▸ Task item:
Which lines of the data below include the string "notation"? Return each of them.

**** The records ****

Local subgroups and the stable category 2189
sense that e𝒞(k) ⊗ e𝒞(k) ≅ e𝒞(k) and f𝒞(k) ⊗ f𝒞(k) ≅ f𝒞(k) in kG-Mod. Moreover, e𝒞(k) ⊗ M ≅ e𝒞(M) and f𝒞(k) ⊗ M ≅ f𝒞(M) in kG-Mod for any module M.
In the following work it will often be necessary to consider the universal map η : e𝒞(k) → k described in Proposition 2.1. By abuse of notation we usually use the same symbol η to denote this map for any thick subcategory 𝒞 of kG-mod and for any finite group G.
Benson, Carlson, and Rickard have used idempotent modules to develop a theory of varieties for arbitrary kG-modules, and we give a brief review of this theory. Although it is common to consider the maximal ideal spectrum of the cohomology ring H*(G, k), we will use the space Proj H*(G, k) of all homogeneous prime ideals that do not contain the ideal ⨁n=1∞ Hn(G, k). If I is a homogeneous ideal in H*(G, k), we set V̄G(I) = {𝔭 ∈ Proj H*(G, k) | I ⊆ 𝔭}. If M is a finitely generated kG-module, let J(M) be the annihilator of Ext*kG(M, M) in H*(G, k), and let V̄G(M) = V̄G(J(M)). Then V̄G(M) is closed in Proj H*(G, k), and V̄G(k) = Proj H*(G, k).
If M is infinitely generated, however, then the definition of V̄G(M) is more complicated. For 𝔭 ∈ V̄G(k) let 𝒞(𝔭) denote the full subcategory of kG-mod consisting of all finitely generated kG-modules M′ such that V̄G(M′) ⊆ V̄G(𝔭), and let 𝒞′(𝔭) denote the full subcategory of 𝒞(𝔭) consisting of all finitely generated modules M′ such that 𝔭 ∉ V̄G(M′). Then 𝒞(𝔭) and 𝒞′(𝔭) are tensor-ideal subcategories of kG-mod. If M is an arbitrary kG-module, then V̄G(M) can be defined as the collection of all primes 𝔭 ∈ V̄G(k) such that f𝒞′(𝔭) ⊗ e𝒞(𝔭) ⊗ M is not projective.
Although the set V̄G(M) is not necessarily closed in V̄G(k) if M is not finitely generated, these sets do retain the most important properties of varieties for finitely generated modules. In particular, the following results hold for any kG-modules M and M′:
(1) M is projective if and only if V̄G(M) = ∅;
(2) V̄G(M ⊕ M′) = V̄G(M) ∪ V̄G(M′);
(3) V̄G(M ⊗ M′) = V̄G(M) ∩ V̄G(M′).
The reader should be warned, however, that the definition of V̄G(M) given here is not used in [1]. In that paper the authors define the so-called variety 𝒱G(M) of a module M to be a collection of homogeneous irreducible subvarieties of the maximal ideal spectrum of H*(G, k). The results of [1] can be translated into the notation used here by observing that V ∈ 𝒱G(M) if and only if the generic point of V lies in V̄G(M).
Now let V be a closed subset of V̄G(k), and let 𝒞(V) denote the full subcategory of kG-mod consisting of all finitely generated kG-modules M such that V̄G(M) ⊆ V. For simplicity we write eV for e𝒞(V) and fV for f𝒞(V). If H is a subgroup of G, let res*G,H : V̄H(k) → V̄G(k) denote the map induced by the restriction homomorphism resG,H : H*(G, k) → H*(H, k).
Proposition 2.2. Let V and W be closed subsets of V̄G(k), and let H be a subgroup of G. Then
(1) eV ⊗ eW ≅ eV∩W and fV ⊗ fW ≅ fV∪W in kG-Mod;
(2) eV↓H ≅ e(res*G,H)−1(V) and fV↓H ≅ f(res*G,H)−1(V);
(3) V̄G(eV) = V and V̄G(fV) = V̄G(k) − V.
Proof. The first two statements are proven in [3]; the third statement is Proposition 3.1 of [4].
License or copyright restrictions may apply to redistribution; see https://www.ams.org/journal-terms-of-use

****

▸ Answer box:
In the following work it will often be necessary to consider the universal map η : e𝒞(k) → k described in Proposition 2.1. By abuse of notation we usually use the same symbol η to denote this map for any thick subcategory 𝒞 of kG-mod and for any finite group G.
The reader should be warned, however, that the definition of V̄G(M) given here is not used in [1]. In that paper the authors define the so-called variety 𝒱G(M) of a module M to be a collection of homogeneous irreducible subvarieties of the maximal ideal spectrum of H*(G, k). The results of [1] can be translated into the notation used here by observing that V ∈ 𝒱G(M) if and only if the generic point of V lies in V̄G(M).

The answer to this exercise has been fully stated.